EXERCISE REQUIREMENTS
Using the records below, copy exactly the part that opens with the line holding "thumb ip: (229, 113)" and closes with the line holding "middle tip: (308, 218)", minus the pictures.

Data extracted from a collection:
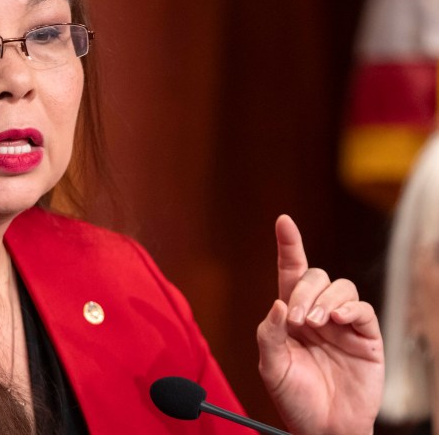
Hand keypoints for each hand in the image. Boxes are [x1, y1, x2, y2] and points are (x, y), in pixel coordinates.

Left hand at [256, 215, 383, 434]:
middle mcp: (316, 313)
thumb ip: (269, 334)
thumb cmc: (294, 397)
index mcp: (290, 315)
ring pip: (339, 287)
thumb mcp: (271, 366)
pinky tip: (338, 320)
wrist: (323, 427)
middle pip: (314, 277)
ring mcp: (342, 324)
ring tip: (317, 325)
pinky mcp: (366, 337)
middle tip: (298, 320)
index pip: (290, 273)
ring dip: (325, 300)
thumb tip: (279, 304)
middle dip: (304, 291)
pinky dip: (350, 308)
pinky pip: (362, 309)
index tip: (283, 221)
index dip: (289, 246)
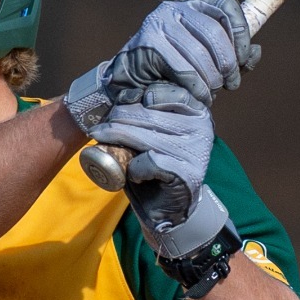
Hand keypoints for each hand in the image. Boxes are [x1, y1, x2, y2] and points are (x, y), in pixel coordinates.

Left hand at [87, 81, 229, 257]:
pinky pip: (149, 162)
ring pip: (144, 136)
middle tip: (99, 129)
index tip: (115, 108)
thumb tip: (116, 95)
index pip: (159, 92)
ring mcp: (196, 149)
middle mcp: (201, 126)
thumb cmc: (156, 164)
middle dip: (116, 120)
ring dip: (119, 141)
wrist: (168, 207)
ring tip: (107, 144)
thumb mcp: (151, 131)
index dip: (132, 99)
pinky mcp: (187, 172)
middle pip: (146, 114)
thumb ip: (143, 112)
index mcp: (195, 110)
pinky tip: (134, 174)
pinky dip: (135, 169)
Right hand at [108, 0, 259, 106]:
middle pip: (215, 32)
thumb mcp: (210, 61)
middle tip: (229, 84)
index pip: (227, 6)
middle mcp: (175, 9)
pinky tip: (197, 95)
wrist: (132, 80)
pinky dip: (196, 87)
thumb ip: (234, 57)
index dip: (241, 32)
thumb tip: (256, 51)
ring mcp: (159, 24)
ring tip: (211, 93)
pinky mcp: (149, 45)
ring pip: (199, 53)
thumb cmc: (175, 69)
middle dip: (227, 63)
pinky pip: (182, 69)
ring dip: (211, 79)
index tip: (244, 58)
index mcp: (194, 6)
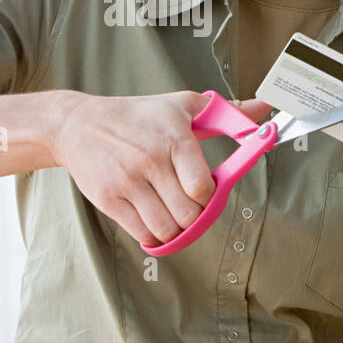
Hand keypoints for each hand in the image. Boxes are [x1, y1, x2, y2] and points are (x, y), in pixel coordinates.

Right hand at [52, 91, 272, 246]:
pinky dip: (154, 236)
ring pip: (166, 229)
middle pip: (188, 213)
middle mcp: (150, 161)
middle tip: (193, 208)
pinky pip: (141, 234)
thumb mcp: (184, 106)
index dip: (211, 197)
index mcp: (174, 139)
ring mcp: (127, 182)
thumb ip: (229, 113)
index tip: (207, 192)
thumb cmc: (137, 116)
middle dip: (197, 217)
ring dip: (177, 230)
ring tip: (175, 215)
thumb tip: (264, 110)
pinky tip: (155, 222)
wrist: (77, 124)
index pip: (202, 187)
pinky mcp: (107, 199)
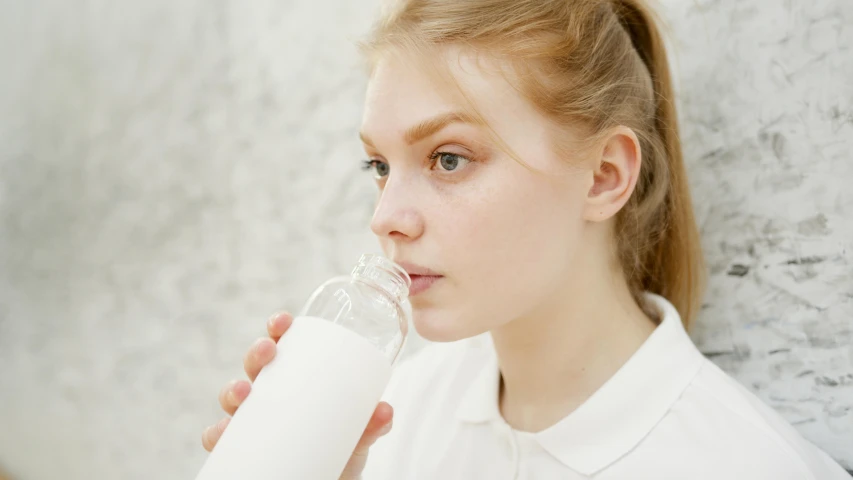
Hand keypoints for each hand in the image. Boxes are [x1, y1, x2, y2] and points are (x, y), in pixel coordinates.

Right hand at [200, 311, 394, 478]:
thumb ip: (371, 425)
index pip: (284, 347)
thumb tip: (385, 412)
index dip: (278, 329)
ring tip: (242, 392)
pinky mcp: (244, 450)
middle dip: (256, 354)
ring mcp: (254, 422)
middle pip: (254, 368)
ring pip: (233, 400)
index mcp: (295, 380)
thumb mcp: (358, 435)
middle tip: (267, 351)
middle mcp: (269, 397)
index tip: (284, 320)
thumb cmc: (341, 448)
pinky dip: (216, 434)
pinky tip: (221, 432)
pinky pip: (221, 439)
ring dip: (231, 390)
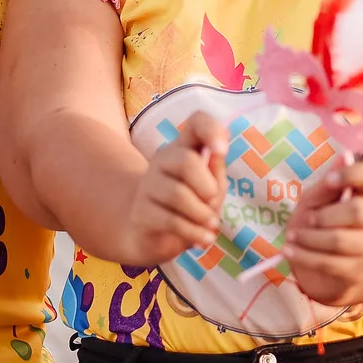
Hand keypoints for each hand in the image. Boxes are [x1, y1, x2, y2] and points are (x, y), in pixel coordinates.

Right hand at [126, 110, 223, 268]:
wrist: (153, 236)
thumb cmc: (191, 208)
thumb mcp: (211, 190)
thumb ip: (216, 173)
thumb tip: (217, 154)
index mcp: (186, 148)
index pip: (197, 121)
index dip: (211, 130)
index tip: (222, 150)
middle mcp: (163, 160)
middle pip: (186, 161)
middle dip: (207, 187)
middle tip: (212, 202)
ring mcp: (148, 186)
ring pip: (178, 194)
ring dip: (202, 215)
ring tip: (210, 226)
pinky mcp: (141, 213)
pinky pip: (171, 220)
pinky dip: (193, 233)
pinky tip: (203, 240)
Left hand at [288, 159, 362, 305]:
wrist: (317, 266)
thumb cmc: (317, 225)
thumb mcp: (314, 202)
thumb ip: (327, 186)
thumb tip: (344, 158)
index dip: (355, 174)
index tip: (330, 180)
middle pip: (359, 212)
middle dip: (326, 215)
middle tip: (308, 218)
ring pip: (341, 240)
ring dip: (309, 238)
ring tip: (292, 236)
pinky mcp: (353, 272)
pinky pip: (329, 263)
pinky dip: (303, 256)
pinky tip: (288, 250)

EXERCISE SOLUTION
thumb ip: (229, 113)
index tip: (207, 192)
thumb cmc: (137, 116)
middle dip: (197, 217)
ring dip: (177, 230)
ring tip: (175, 215)
thumb tip: (264, 110)
pinky tip: (155, 222)
wrist: (77, 124)
index pip: (202, 187)
pinky mcp: (107, 199)
Hand keypoints for each hand in the image. Boxes are [x1, y1, x2, y2] and points are (x, y), in pixel coordinates.

Right hand at [200, 311, 394, 478]:
thumb ip: (371, 425)
index pip: (284, 347)
thumb tip: (385, 412)
index dip: (278, 329)
ring tip: (242, 392)
pinky mcp: (244, 450)
middle dip: (256, 354)
ring mcp: (254, 422)
middle pip: (254, 368)
ring pip: (233, 400)
index mcp: (295, 380)
thumb mcp: (358, 435)
middle tip: (267, 351)
middle mcp: (269, 397)
index tip: (284, 320)
thumb cmc: (341, 448)
pinky dip: (216, 434)
pinky tip: (221, 432)
pinky pip: (221, 439)
ring dip: (231, 390)
Hand keypoints for each hand in the image. Boxes are [x1, y1, x2, y2] and points are (x, y), in pixel coordinates.

Right hand at [126, 110, 223, 268]:
wrist: (153, 236)
thumb cmc: (191, 208)
thumb mcp: (211, 190)
thumb ip: (216, 173)
thumb tip: (217, 154)
index mcp: (186, 148)
index pip: (197, 121)
index dip: (211, 130)
index tip: (222, 150)
middle mcp: (163, 160)
middle pip: (186, 161)
middle dip: (207, 187)
middle tip: (212, 202)
ring mcp: (148, 186)
ring pip: (178, 194)
ring dip: (202, 215)
ring tip: (210, 226)
pinky mcp: (141, 213)
pinky pip: (171, 220)
pinky dip: (193, 233)
pinky tip: (203, 240)
Left hand at [288, 159, 362, 305]:
wrist: (317, 266)
thumb cmc: (317, 225)
thumb mcp: (314, 202)
thumb ip: (327, 186)
thumb tip: (344, 158)
index dip: (355, 174)
index tip: (330, 180)
middle pip: (359, 212)
middle dip: (326, 215)
middle tip: (308, 218)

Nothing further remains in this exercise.